I and others know from our own experiences that it's scary that first time out in daylight in the shops. However if you dress for the time, place and your age, act with confidence you're much more likely to have a huge success as opposed to a disasterous one.

In all my ventures out I've never had a threat of violence, the odd pointed remark such as a shop owner who kept calling me buddy and a petrol station SA who pointedly called me "mate" but that goes with the turf. It's their error not mine so I just carry on and smile sweetly.

Jean 103
09-28-2020, 09:50 AM
I been to Vegas a couple of times and never had any problems. I had a great time both trips.

I will be in Vegas form the 26 of oct. - Nov. 1. As they cancelled DLV I'll likely be alone till my friends show on Thursday.

We are going to be celebrating Halloween on Fremont Street this year.

If you would like I will go out with you. Just PM me.

I'm out so it's really no big deal for me to go out dressed.

My friends and I are staying on Fremont Street.

Love Jean

Aunt Kelly
09-28-2020, 11:13 AM
Teresa, the plan last night was to walk an 8-mile loop around a tourist area, or as much of it as I could manage in 5-in heels, lol.
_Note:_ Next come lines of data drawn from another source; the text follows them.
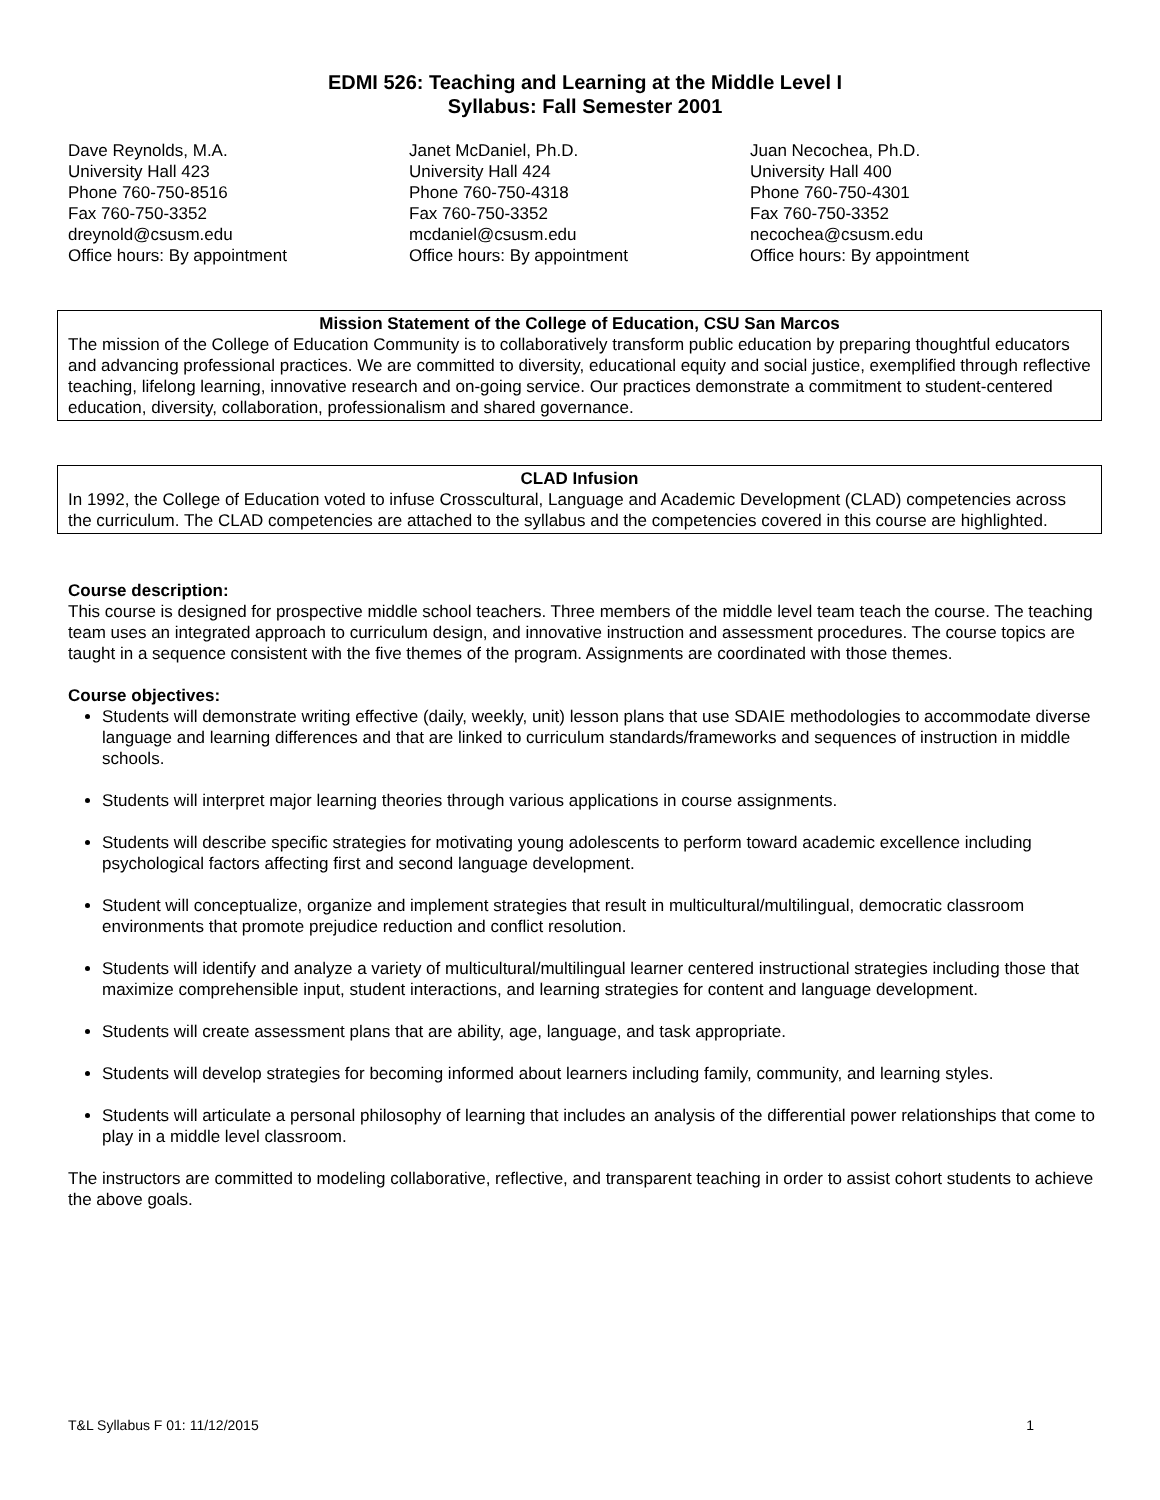EDMI 526: Teaching and Learning at the Middle Level I
Syllabus: Fall Semester 2001
Dave Reynolds, M.A.
University Hall 423
Phone 760-750-8516
Fax 760-750-3352
dreynold@csusm.edu
Office hours: By appointment
Janet McDaniel, Ph.D.
University Hall 424
Phone 760-750-4318
Fax 760-750-3352
mcdaniel@csusm.edu
Office hours: By appointment
Juan Necochea, Ph.D.
University Hall 400
Phone 760-750-4301
Fax 760-750-3352
necochea@csusm.edu
Office hours: By appointment
Mission Statement of the College of Education, CSU San Marcos
The mission of the College of Education Community is to collaboratively transform public education by preparing thoughtful educators and advancing professional practices. We are committed to diversity, educational equity and social justice, exemplified through reflective teaching, lifelong learning, innovative research and on-going service. Our practices demonstrate a commitment to student-centered education, diversity, collaboration, professionalism and shared governance.
CLAD Infusion
In 1992, the College of Education voted to infuse Crosscultural, Language and Academic Development (CLAD) competencies across the curriculum. The CLAD competencies are attached to the syllabus and the competencies covered in this course are highlighted.
Course description:
This course is designed for prospective middle school teachers. Three members of the middle level team teach the course. The teaching team uses an integrated approach to curriculum design, and innovative instruction and assessment procedures. The course topics are taught in a sequence consistent with the five themes of the program. Assignments are coordinated with those themes.
Course objectives:
Students will demonstrate writing effective (daily, weekly, unit) lesson plans that use SDAIE methodologies to accommodate diverse language and learning differences and that are linked to curriculum standards/frameworks and sequences of instruction in middle schools.
Students will interpret major learning theories through various applications in course assignments.
Students will describe specific strategies for motivating young adolescents to perform toward academic excellence including psychological factors affecting first and second language development.
Student will conceptualize, organize and implement strategies that result in multicultural/multilingual, democratic classroom environments that promote prejudice reduction and conflict resolution.
Students will identify and analyze a variety of multicultural/multilingual learner centered instructional strategies including those that maximize comprehensible input, student interactions, and learning strategies for content and language development.
Students will create assessment plans that are ability, age, language, and task appropriate.
Students will develop strategies for becoming informed about learners including family, community, and learning styles.
Students will articulate a personal philosophy of learning that includes an analysis of the differential power relationships that come to play in a middle level classroom.
The instructors are committed to modeling collaborative, reflective, and transparent teaching in order to assist cohort students to achieve the above goals.
T&L Syllabus F 01: 11/12/2015 1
Eight miles, in 5" heels? Be afraid of blisters, not tourists! :)

suzanne
09-29-2020, 12:49 AM
You need to pick your destinations carefully. First you need to remember there are some places a women never goes. Don't go there. There are other places women go to, but never alone. Don't go there alone. Bring friends.
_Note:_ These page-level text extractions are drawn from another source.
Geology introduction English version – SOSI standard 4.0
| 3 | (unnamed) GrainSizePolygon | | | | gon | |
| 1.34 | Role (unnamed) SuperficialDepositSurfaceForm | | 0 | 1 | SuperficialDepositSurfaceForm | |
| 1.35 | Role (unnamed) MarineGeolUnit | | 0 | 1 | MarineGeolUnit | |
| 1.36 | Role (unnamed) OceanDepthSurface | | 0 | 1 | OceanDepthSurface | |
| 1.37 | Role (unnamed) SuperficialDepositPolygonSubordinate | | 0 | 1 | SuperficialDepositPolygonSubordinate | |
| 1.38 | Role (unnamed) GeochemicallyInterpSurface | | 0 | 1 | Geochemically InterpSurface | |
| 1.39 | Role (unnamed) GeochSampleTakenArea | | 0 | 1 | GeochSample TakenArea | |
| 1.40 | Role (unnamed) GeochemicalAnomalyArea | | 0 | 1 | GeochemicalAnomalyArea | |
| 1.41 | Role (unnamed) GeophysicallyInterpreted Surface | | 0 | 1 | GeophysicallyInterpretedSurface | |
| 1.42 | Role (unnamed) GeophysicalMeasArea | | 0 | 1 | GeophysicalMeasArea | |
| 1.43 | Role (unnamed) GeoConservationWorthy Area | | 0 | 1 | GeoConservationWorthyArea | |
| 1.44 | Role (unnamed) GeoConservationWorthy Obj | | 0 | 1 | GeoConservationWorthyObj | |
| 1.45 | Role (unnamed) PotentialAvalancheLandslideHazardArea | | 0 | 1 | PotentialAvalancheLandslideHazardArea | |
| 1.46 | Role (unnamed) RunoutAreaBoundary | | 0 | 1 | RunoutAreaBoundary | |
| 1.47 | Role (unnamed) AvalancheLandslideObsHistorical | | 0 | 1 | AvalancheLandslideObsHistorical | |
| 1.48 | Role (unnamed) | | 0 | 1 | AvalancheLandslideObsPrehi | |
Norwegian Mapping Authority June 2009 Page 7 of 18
Maybe there shouldn't be places where a woman can't be safe, especially while wearing something that attracts attention. But our society is just not there yet, and maybe won't be for a long time yet. So be prepared to take precautions.

Mark B
09-29-2020, 04:11 AM
Hi Val, I've been to Vegas numerous times and never had a problem with anyone. Last time I was there for a 10 day event, before Covid. We went out every night, but I was usually in a group of co-workers, or customers, or suppliers. Never alone, except when I would venture into a casino after dinner to play a few hands of blackjack. Even then I had no problems, except for a few drunk rednecks, that promptly got escorted out by security. Maybe it is a bit different as my presentation as a MIAS may generate different reactions from others.

But I agree with what Helen_Highwater said. Acting with confidence keeps others from preying on the weak!

Julie MA
10-02-2020, 05:42 PM
I highly recommend getting out. Best thing I ever did for my happiness and acceptance of myself. Go out with a friend if you can. And Halloween is a great time to get out, by the way

Val_Blackbird
10-03-2020, 11:48 AM
Just wanted to thank everyone or the replies. :) Didn't want to be the one to kick this back up.
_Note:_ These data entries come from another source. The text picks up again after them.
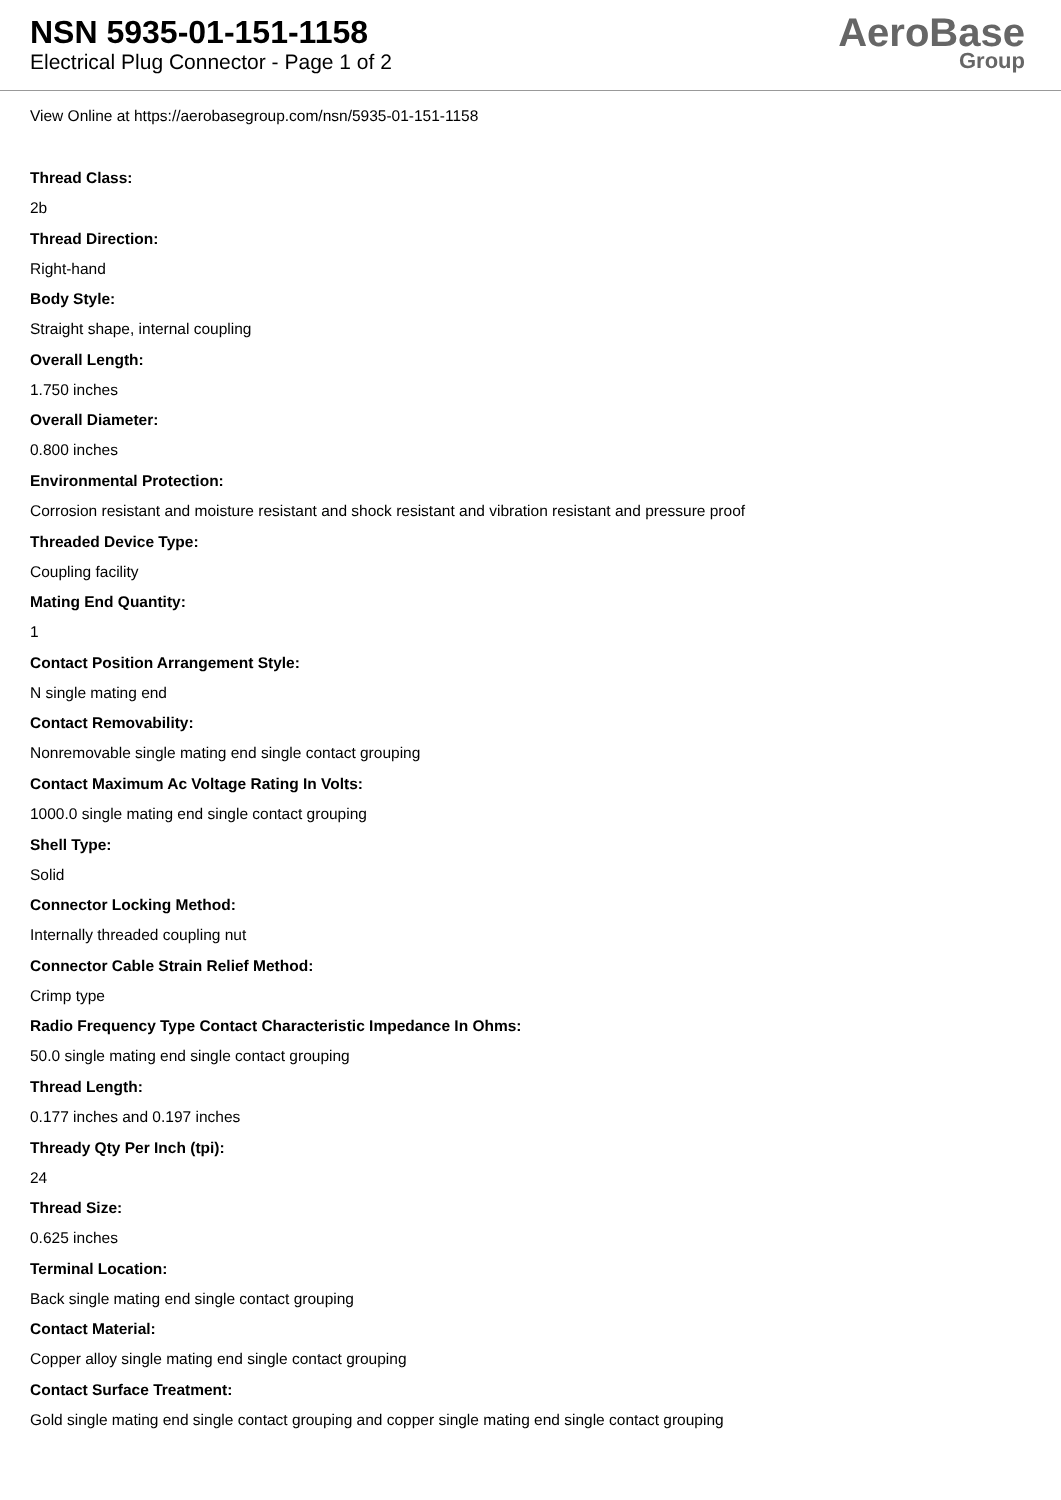NSN 5935-01-151-1158
Electrical Plug Connector - Page 1 of 2
AeroBase
Group
View Online at https://aerobasegroup.com/nsn/5935-01-151-1158
Thread Class:
2b
Thread Direction:
Right-hand
Body Style:
Straight shape, internal coupling
Overall Length:
1.750 inches
Overall Diameter:
0.800 inches
Environmental Protection:
Corrosion resistant and moisture resistant and shock resistant and vibration resistant and pressure proof
Threaded Device Type:
Coupling facility
Mating End Quantity:
1
Contact Position Arrangement Style:
N single mating end
Contact Removability:
Nonremovable single mating end single contact grouping
Contact Maximum Ac Voltage Rating In Volts:
1000.0 single mating end single contact grouping
Shell Type:
Solid
Connector Locking Method:
Internally threaded coupling nut
Connector Cable Strain Relief Method:
Crimp type
Radio Frequency Type Contact Characteristic Impedance In Ohms:
50.0 single mating end single contact grouping
Thread Length:
0.177 inches and 0.197 inches
Thready Qty Per Inch (tpi):
24
Thread Size:
0.625 inches
Terminal Location:
Back single mating end single contact grouping
Contact Material:
Copper alloy single mating end single contact grouping
Contact Surface Treatment:
Gold single mating end single contact grouping and copper single mating end single contact grouping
None of my friends know about this, nor shall they, so that's a flat no on that, lol.

We'll see what happens. It's a tough situation. :idontknow:

StephanieM
10-10-2020, 06:45 PM
From my experience, most people are too absorbed with themselves to even notice, masks have helped a lot in disguising ourselves. Before the pandemic I found that I got a lot more smiles from women when I was out in public, men pretty much ignore me.